[Exercise prompt] One number is the full answer: how many lines in the records contain the word "tissue"?

[Exercise materials]
——
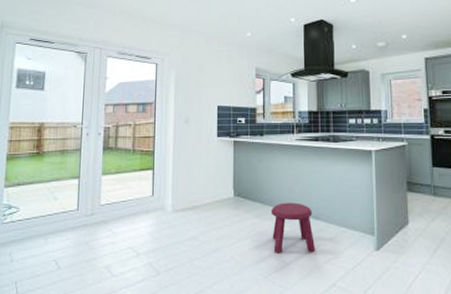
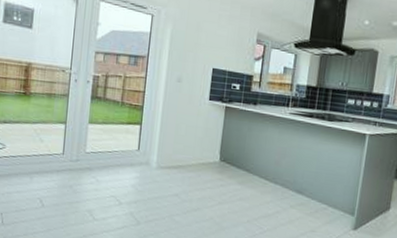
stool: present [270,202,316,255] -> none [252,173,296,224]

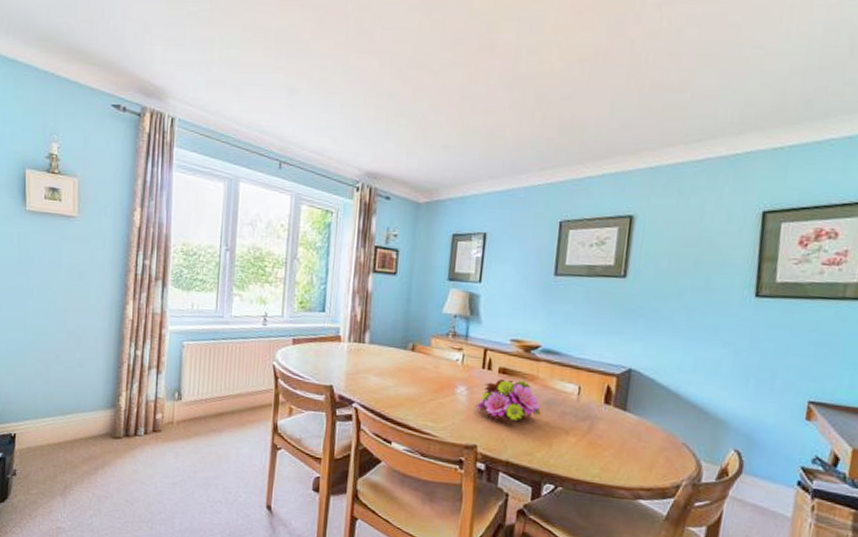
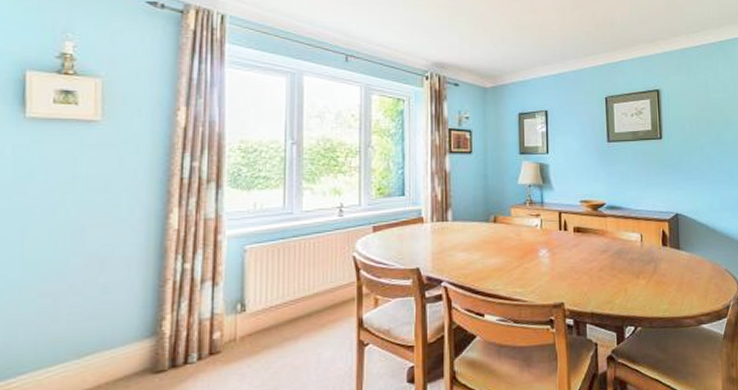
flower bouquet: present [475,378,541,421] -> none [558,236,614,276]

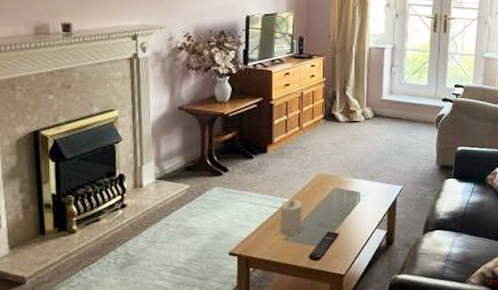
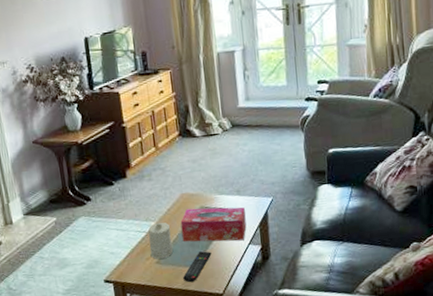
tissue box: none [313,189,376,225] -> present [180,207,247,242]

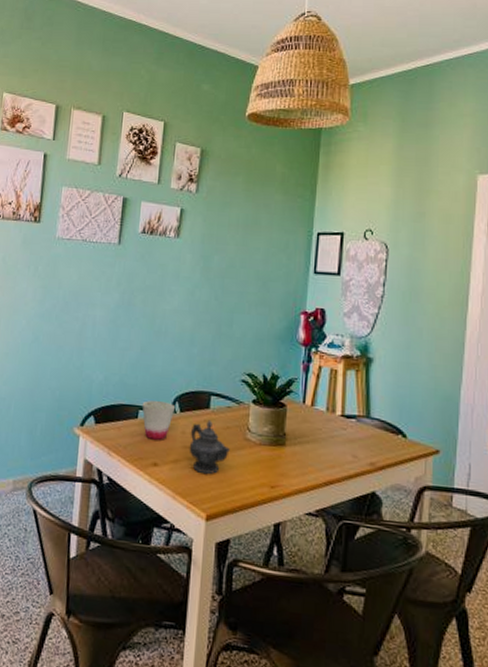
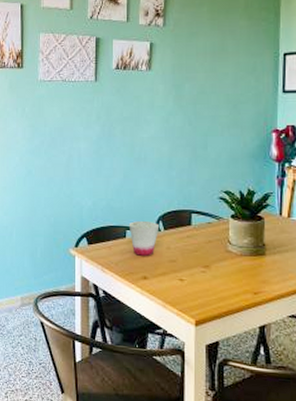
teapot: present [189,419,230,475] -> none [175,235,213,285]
——
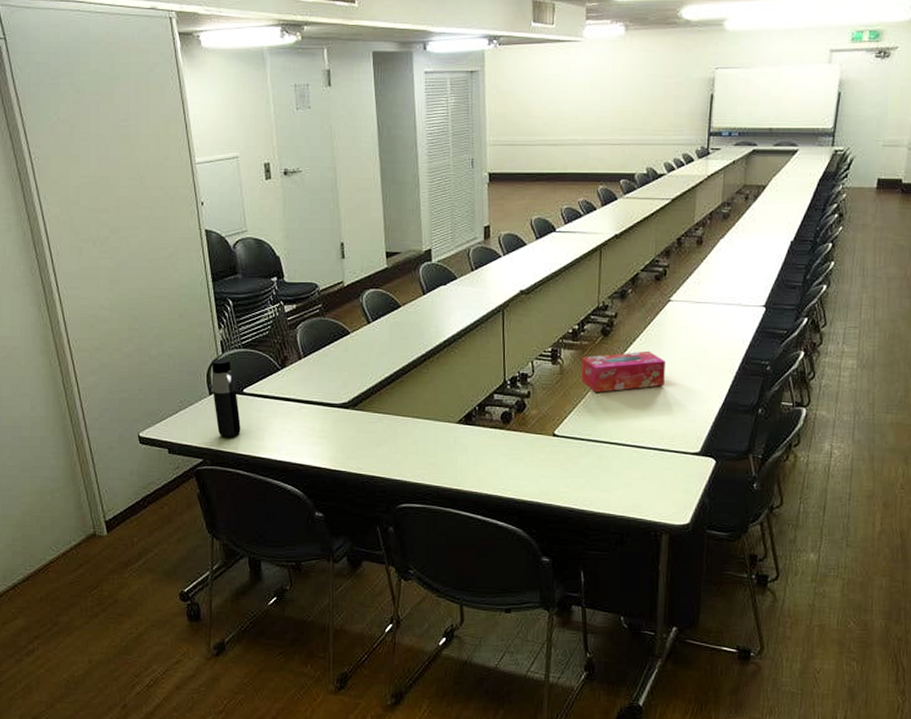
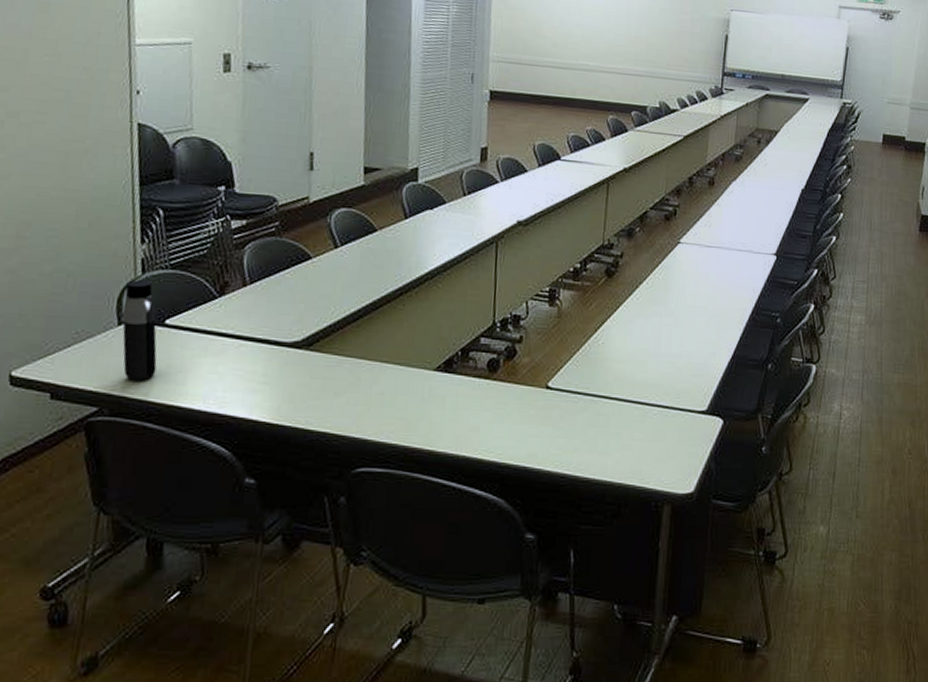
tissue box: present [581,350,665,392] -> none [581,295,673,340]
——
[Written response] 2